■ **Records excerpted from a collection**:
● ● ● ●

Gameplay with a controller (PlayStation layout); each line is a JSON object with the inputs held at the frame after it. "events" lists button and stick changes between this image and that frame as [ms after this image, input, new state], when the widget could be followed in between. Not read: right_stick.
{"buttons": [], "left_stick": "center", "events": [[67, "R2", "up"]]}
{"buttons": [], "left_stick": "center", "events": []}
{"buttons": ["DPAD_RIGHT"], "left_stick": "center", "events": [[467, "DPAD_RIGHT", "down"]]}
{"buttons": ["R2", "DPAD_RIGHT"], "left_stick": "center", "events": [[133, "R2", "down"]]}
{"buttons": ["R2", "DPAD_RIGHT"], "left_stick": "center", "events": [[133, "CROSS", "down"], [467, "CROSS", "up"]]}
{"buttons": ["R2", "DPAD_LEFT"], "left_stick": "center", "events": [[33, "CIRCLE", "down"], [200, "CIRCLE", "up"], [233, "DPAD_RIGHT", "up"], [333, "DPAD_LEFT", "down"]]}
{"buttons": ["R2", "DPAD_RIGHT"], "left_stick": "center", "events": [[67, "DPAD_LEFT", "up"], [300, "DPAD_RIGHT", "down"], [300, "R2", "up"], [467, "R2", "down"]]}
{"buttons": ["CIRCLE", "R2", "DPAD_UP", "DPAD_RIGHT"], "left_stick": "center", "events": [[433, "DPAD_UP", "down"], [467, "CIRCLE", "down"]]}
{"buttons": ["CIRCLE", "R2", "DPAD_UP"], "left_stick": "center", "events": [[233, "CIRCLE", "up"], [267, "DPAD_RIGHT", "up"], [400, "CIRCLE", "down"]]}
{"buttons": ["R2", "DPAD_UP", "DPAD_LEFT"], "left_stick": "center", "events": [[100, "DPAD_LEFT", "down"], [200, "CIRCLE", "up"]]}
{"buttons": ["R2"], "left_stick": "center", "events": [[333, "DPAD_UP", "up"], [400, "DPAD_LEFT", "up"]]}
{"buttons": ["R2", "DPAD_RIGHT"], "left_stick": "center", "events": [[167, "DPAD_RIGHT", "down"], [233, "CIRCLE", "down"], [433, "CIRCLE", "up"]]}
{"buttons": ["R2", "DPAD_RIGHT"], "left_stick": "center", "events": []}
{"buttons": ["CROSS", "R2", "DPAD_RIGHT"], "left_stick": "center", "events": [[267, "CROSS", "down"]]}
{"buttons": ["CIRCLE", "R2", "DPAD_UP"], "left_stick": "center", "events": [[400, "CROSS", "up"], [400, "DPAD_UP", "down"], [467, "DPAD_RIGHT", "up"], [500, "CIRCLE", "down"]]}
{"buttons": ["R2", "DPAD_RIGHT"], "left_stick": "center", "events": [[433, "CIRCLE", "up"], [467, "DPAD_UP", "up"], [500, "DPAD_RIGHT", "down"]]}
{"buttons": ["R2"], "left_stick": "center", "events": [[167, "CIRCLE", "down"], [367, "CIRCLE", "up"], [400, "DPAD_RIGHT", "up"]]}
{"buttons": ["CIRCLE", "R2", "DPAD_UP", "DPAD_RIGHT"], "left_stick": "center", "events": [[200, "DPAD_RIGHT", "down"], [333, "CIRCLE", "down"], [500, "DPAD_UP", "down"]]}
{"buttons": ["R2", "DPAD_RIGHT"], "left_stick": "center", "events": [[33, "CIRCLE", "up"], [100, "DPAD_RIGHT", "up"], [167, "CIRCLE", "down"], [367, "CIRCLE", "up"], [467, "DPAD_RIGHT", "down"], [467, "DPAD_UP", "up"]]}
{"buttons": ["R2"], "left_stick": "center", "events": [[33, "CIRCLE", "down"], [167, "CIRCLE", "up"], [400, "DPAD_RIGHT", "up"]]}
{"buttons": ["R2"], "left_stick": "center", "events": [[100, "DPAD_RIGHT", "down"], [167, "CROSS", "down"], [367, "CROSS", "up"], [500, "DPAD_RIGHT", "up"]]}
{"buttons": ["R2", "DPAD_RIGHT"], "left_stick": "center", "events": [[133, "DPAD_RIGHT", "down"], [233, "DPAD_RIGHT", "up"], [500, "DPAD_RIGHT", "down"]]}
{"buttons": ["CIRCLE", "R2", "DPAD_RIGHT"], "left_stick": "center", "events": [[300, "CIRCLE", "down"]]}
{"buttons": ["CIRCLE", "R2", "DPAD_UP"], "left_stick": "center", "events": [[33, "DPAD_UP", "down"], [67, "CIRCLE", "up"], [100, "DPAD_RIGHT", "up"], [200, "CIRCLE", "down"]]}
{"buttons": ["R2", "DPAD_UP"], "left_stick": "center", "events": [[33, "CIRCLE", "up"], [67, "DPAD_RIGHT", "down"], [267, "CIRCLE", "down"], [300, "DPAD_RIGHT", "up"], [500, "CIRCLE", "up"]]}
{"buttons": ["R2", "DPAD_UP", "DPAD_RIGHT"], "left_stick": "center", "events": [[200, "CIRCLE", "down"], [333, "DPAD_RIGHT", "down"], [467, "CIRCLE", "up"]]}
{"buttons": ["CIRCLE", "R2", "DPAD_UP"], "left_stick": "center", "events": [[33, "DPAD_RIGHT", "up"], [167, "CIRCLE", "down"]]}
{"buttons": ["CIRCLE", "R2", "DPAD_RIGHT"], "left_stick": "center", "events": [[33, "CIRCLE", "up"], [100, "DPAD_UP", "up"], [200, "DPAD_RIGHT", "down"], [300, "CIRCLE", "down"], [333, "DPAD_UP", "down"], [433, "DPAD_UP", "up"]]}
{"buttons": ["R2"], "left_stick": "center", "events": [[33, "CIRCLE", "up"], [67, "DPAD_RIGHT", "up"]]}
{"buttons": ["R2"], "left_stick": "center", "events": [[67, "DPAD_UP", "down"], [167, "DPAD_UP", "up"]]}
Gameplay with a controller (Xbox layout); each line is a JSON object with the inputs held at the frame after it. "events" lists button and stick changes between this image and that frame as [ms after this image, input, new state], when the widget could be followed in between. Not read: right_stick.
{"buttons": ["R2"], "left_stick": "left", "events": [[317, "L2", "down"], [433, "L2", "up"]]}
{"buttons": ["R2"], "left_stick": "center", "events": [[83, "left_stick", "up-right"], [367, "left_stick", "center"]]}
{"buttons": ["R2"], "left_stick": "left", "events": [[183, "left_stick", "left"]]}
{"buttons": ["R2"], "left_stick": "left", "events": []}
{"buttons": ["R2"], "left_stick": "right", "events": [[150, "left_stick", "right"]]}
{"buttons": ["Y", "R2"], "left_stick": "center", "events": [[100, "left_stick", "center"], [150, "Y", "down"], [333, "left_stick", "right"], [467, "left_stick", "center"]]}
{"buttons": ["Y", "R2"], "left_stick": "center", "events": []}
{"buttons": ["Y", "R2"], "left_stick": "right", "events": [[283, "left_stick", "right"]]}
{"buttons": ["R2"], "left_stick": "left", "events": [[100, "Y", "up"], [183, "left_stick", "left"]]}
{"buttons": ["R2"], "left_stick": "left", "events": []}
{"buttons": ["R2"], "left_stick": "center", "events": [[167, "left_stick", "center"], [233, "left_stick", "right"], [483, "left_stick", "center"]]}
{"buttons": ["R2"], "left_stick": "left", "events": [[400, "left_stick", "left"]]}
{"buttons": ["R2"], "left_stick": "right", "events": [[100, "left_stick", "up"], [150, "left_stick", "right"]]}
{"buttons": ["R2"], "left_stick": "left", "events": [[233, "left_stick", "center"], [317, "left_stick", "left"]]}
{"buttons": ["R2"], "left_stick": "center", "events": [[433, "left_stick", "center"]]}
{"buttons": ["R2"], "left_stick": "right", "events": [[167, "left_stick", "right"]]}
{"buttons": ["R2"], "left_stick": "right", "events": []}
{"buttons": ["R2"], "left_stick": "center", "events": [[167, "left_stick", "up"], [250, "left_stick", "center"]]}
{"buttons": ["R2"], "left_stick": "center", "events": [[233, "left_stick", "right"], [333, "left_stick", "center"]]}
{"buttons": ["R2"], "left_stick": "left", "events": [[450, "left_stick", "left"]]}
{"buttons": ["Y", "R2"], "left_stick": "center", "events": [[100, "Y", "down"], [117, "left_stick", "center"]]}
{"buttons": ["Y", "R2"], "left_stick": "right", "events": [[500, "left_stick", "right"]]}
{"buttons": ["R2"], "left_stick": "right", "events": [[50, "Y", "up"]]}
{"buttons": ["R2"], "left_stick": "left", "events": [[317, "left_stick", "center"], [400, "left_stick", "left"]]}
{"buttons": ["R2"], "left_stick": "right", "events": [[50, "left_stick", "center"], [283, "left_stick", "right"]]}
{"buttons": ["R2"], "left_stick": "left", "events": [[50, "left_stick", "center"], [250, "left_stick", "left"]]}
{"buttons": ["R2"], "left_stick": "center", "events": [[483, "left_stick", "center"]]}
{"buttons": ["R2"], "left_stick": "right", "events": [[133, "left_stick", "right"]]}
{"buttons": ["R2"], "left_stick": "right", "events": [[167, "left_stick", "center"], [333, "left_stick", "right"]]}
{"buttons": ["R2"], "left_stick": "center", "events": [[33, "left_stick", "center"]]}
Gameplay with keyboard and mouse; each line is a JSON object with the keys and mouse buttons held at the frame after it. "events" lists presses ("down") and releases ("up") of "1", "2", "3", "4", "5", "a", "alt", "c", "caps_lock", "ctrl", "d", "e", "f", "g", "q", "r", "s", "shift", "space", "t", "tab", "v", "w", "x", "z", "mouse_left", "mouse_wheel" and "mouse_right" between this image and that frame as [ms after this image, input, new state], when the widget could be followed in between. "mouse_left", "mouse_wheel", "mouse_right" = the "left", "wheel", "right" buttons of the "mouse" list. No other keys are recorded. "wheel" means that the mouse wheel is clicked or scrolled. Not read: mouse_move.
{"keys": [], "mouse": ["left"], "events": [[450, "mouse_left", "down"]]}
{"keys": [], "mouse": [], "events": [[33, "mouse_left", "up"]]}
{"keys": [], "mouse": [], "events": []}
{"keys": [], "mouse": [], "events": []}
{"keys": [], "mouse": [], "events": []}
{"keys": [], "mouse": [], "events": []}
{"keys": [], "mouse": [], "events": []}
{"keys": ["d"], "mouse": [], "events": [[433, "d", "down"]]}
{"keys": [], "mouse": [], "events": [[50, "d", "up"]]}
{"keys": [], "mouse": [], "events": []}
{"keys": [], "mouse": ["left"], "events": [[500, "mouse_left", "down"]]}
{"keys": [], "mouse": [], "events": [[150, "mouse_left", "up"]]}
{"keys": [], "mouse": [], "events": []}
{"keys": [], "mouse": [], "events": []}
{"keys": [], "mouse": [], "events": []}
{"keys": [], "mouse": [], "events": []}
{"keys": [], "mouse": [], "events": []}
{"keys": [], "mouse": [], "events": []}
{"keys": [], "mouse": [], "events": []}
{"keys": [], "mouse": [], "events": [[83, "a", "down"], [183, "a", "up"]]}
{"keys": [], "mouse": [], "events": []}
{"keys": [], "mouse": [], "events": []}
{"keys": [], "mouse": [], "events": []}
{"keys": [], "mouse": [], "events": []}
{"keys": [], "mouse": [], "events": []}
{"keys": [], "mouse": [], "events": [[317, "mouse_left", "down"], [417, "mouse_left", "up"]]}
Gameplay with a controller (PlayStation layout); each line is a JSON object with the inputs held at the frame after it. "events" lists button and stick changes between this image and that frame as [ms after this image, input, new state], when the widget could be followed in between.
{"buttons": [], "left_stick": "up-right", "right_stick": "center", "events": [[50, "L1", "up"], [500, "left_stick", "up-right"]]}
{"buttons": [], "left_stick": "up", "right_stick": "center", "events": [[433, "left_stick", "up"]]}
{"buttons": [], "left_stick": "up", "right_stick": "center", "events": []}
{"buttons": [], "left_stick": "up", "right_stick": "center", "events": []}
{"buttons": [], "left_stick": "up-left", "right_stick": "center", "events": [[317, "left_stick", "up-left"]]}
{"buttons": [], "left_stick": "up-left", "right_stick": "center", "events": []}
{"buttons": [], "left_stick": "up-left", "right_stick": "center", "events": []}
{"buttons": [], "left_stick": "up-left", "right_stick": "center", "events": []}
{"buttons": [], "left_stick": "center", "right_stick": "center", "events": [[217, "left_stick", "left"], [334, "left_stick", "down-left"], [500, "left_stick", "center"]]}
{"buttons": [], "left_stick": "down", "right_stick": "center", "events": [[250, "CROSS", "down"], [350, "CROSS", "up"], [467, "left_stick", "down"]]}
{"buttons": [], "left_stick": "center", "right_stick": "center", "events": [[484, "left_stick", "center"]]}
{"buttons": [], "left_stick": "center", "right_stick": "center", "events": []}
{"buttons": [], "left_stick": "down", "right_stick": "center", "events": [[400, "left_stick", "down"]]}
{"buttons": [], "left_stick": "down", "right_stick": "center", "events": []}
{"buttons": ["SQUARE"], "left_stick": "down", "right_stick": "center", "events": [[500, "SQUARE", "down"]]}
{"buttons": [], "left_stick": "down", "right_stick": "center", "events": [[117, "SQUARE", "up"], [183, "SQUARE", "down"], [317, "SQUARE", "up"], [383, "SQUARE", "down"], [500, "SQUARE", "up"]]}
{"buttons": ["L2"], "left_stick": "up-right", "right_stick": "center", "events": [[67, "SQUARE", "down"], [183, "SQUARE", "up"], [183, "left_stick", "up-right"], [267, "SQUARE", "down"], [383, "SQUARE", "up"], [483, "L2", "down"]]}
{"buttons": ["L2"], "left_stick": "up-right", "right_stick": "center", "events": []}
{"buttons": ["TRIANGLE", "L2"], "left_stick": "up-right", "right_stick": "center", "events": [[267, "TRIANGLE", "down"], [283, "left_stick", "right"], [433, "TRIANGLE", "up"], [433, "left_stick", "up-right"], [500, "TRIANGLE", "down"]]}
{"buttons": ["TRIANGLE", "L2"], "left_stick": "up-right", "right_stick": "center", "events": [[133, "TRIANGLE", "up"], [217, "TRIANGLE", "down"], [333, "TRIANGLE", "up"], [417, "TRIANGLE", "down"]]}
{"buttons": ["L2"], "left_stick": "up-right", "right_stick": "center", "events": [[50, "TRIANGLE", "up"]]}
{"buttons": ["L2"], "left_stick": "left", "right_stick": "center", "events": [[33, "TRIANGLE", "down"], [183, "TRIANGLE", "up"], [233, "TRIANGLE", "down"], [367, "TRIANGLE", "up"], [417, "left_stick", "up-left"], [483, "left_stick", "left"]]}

● ● ● ●

Looking through the records, copy out every line in which the word "SQUARE" is found.

■ **RESULT OF THE EXERCISE**:
{"buttons": ["SQUARE"], "left_stick": "down", "right_stick": "center", "events": [[500, "SQUARE", "down"]]}
{"buttons": [], "left_stick": "down", "right_stick": "center", "events": [[117, "SQUARE", "up"], [183, "SQUARE", "down"], [317, "SQUARE", "up"], [383, "SQUARE", "down"], [500, "SQUARE", "up"]]}
{"buttons": ["L2"], "left_stick": "up-right", "right_stick": "center", "events": [[67, "SQUARE", "down"], [183, "SQUARE", "up"], [183, "left_stick", "up-right"], [267, "SQUARE", "down"], [383, "SQUARE", "up"], [483, "L2", "down"]]}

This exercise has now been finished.